- YOUR ASSIGNMENT
Print the listing below verbatim, line by line, leaving out the pictures.

*** Opening RECORDS FOR THE TASK ***

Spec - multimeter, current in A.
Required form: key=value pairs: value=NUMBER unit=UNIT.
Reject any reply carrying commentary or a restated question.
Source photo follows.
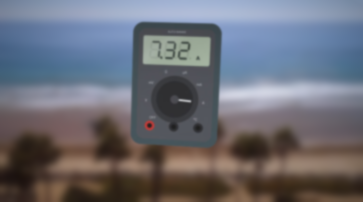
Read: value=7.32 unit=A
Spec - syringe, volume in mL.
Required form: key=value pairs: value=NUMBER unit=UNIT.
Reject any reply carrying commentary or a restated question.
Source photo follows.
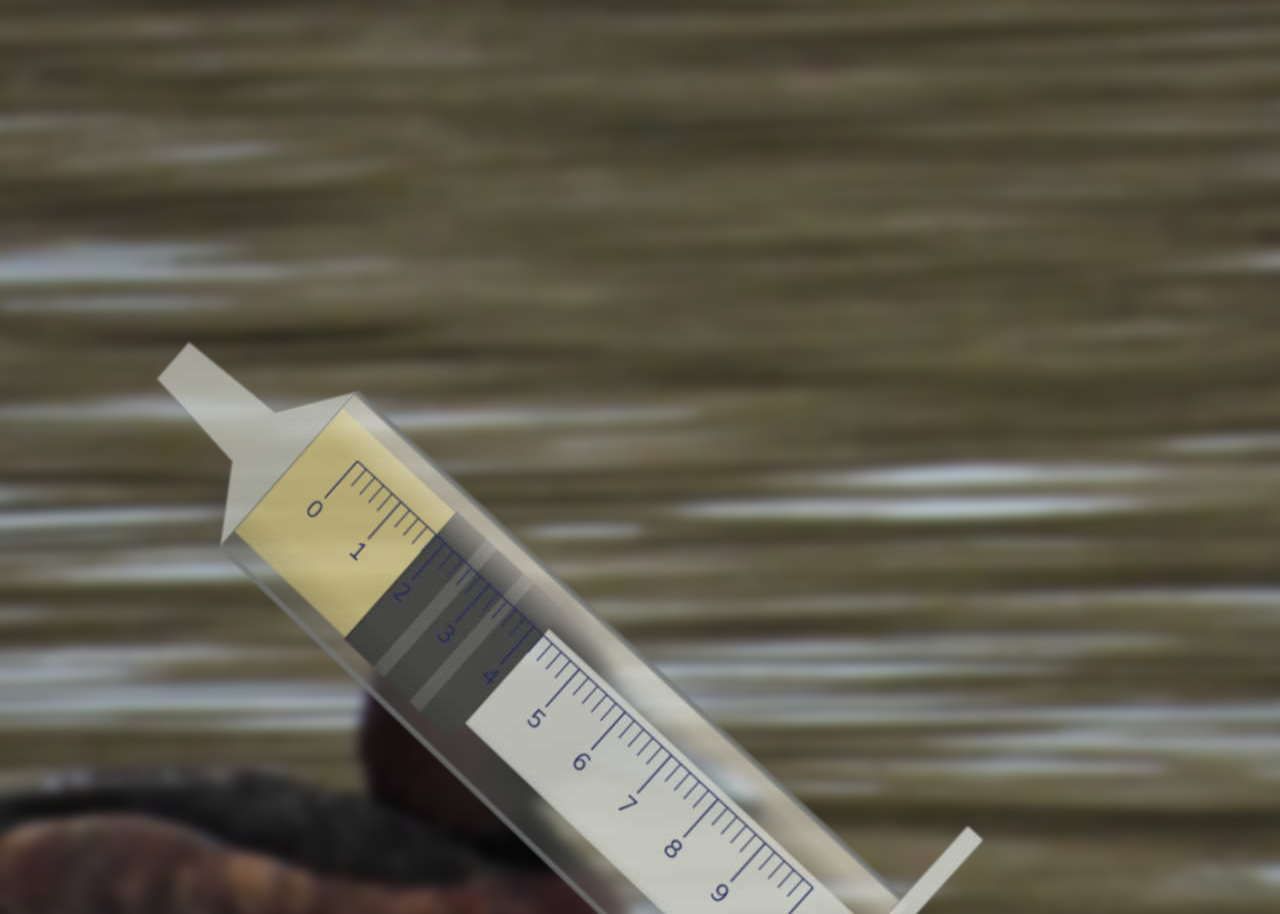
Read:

*** Closing RECORDS FOR THE TASK ***

- ANSWER AREA
Spec - multimeter, current in A.
Required form: key=value pairs: value=NUMBER unit=UNIT.
Reject any reply carrying commentary or a restated question.
Source photo follows.
Read: value=7.32 unit=A
Spec - syringe, volume in mL.
Required form: key=value pairs: value=NUMBER unit=UNIT.
Reject any reply carrying commentary or a restated question.
Source photo follows.
Read:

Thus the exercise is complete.